Many companies make use of machine translation to realize various translation needs. This is one of the reasons why SAP provides machine translation focused on SAP and enterprise content via the Document Translation Service, one of the services available in SAP Business Technology Platform.
The service is already being used in many different business scenarios across SAP, maybe you have come across one or the other. However, machine translation technology continuously evolves and is still a busy field of research. To maintain a high-quality machine translation offering for different purposes within businesses that want to provide multilingual content, the machine translation system needs to keep up with current technology. Over the past years, we have seen an increasing demand for translation of conversational content in a business context, for example support chat dialogues, as highlighted in this blog by Janos Nagy.
The challenge in handling conversational content is to allow for incorrect input while maintaining translation quality. Conversational content often includes lower quality source input with typos, missing or inconsistent casing, lack of punctuation, informal words, etc.
Here you see some exemplary input
|User||why my gdm is not working|
|User||it says .service file is not there|
|Support||what are you doing exactly|
|Support||where is it exactly|
In the business context, conversational content is quite far removed from the oftentimes curated content such as learning or marketing materials. Looking to provide improved quality for this type of content, adding more previously translated data alone is not the answer.
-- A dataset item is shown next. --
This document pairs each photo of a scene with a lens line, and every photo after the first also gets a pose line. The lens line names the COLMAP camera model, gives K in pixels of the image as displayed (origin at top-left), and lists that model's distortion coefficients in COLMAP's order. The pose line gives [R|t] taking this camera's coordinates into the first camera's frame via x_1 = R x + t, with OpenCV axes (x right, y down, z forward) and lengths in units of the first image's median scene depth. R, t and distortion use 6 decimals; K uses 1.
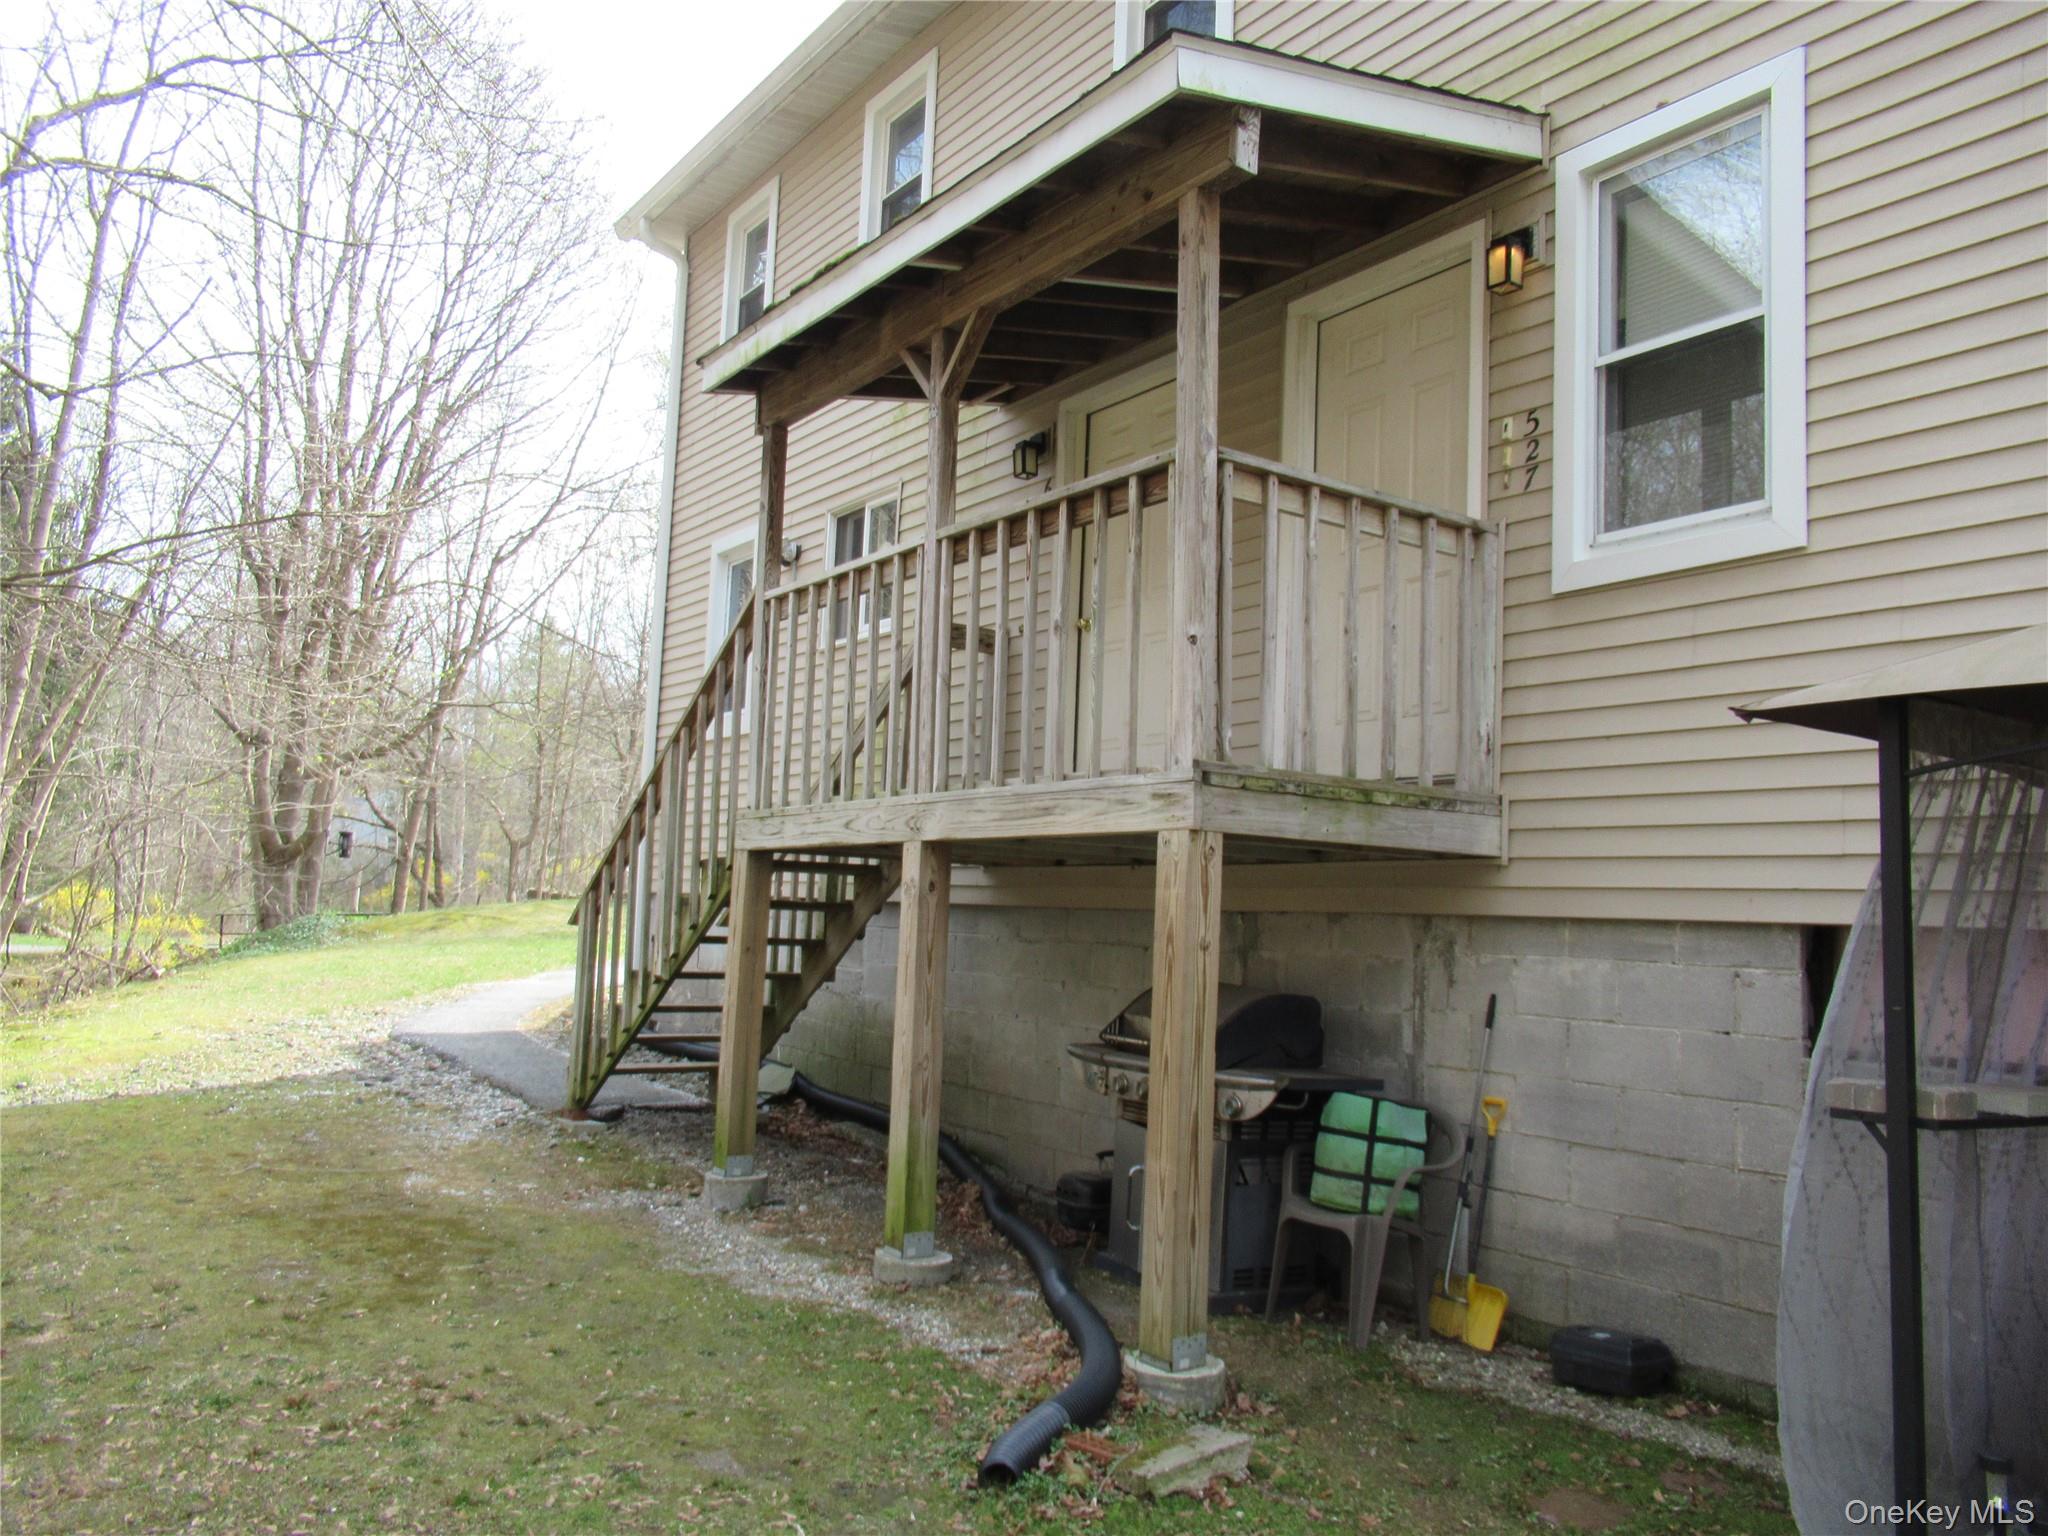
lens RADIAL K [[1547.3, 0, 1018.6], [0, 1547.3, 765.8], [0, 0, 1]] dist [0.006682, 0.004295]
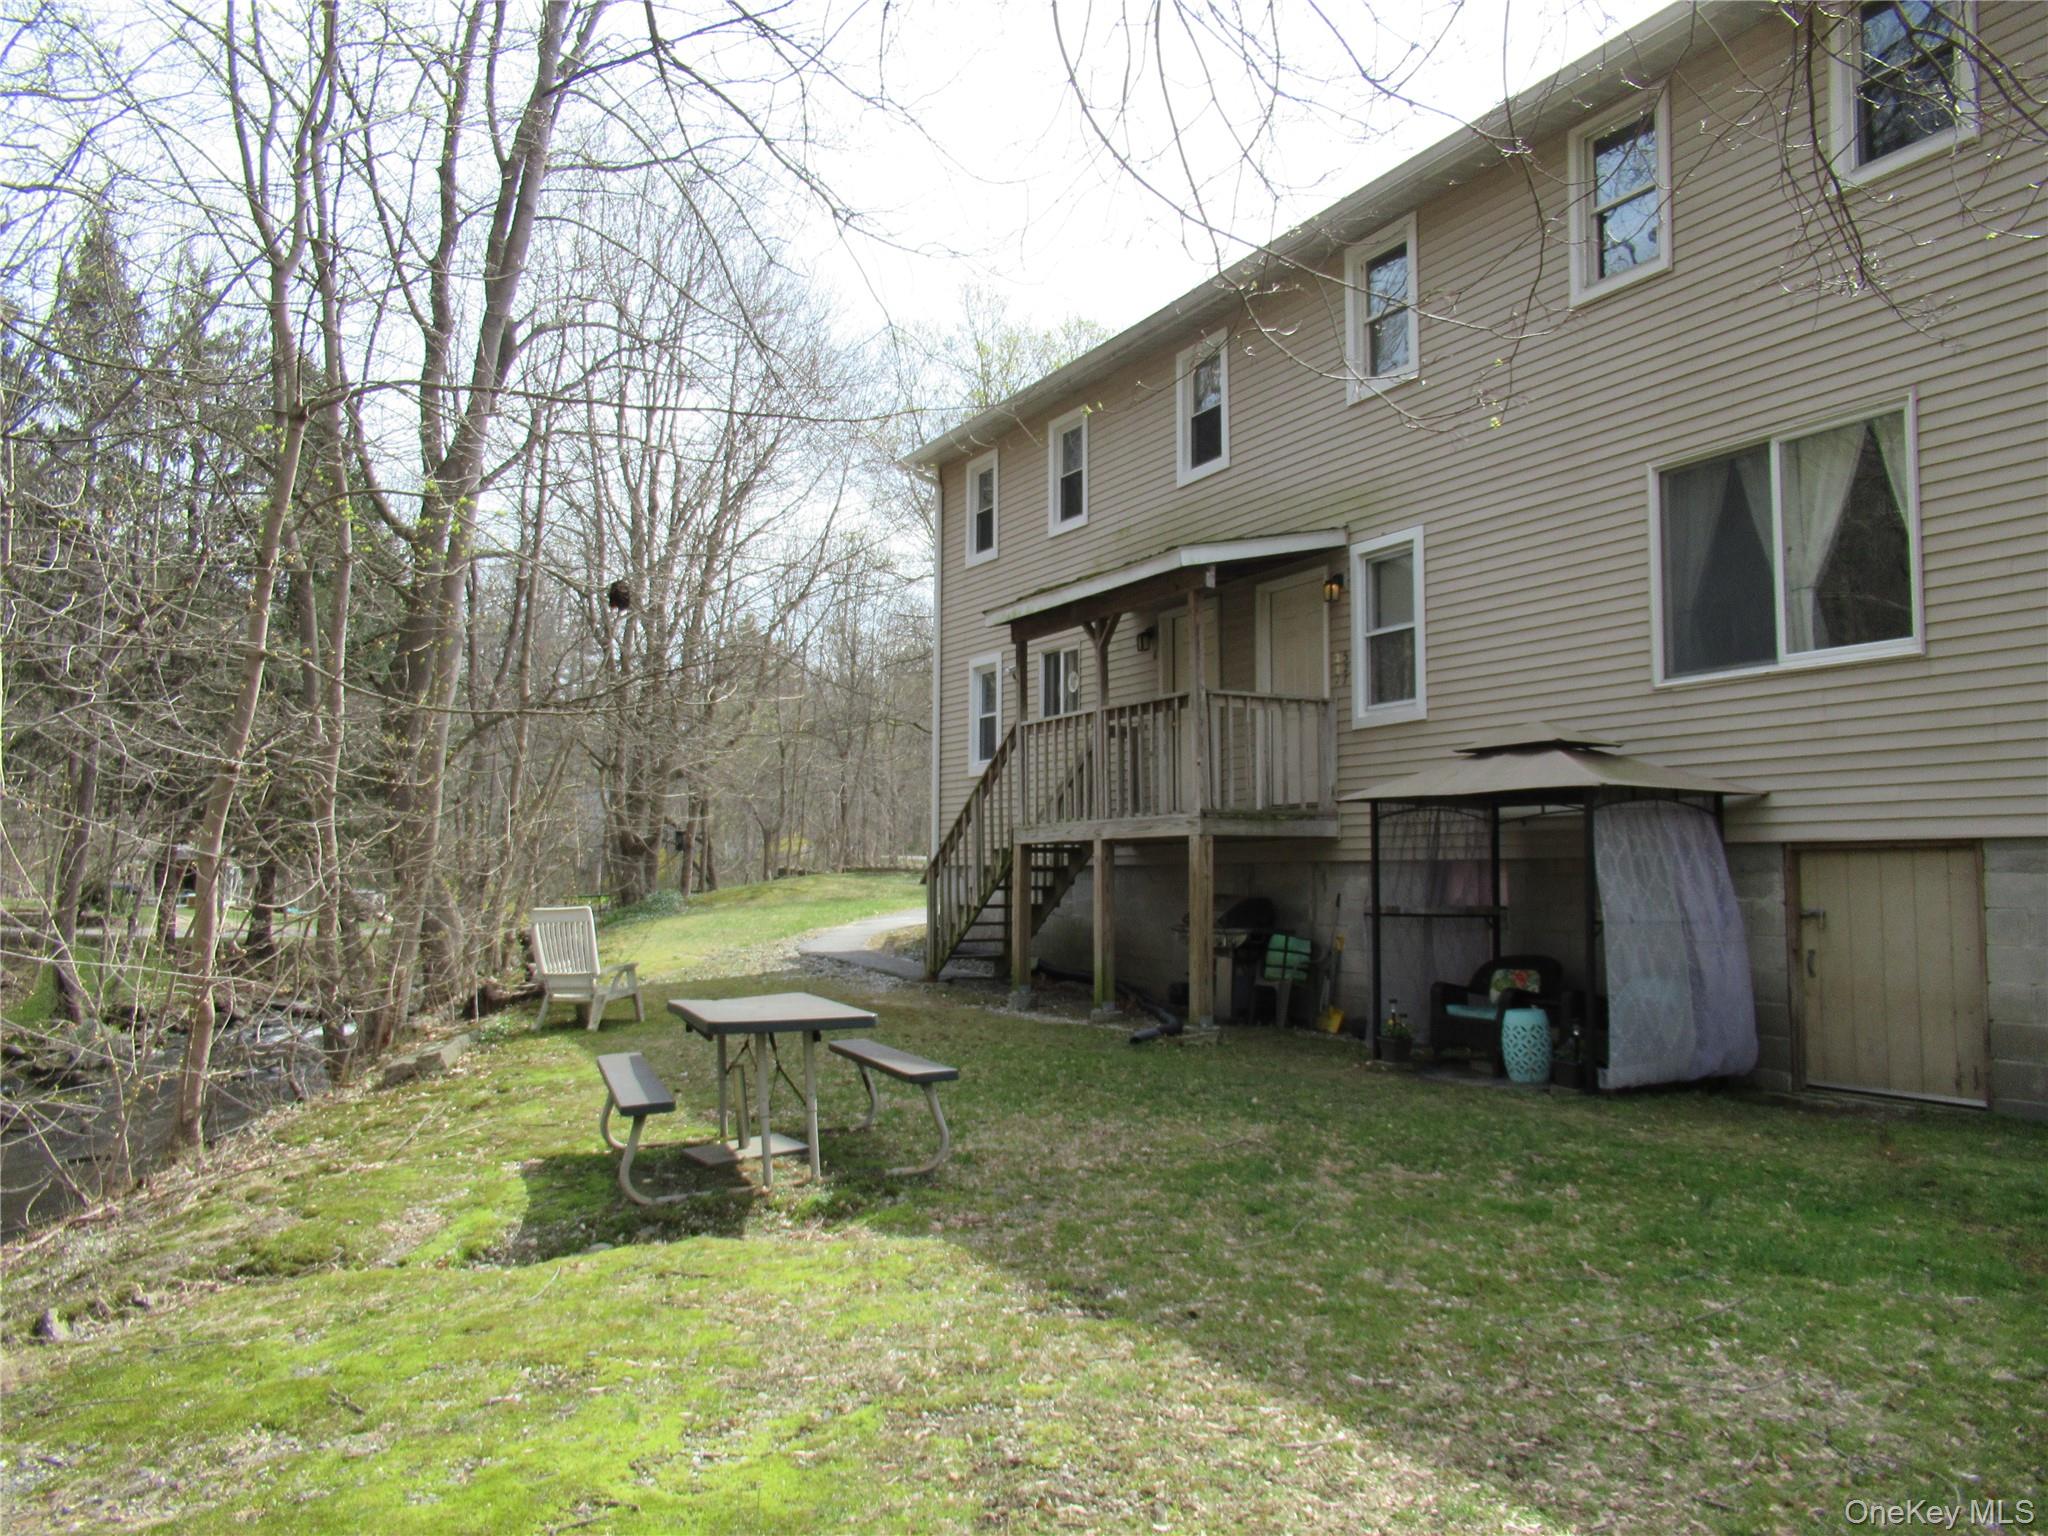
lens RADIAL K [[1547.3, 0, 1018.6], [0, 1547.3, 765.8], [0, 0, 1]] dist [0.006682, 0.004295]
pose [[0.992671, -0.048180, -0.110830, 0.078741], [0.050818, 0.998485, 0.021101, -0.119233], [0.109645, -0.026579, 0.993615, -1.350137]]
Partly, because the amount of translated conversational content needed would exceed available resources and in parts, because the different nature of conversational content could influence the translations of formal content, which should remain formal. There is ongoing research in the machine translation research community on how to tackle such input and improve machine translation output on such data.
The machine translation team at Language Experience investigated several methods from current research over several months. Following a research-driven approach, we were able to judge the impact of specific methods in our systems and incorporate the most promising techniques to improve quality for conversational content. Meanwhile, there were no degradations for other content types, which is of paramount importance for our offering. We are happy to report that a publication detailing our findings and experiences was accepted at the EAMT conference 2022, an established conference in the machine translation area (https://eamt.org/). Our paper was peer-reviewed to be accepted and a member of our team was able to attend the conference, present our paper and mingle with the research community.
“Hi, how can I help you?” Improving Machine Translation of Conversational Content in a Business Context – ACL Anthology provides an insight into our research and work that we put into this task. As with any research topic, the current state is only an intermediate state and there are still more improvements to make and more topics for our machine translation team to tackle.
Therefore, actively following and practicing research even in an industry setting, is a key pillar of our team’s work and allows us to improve our machine translation continuously.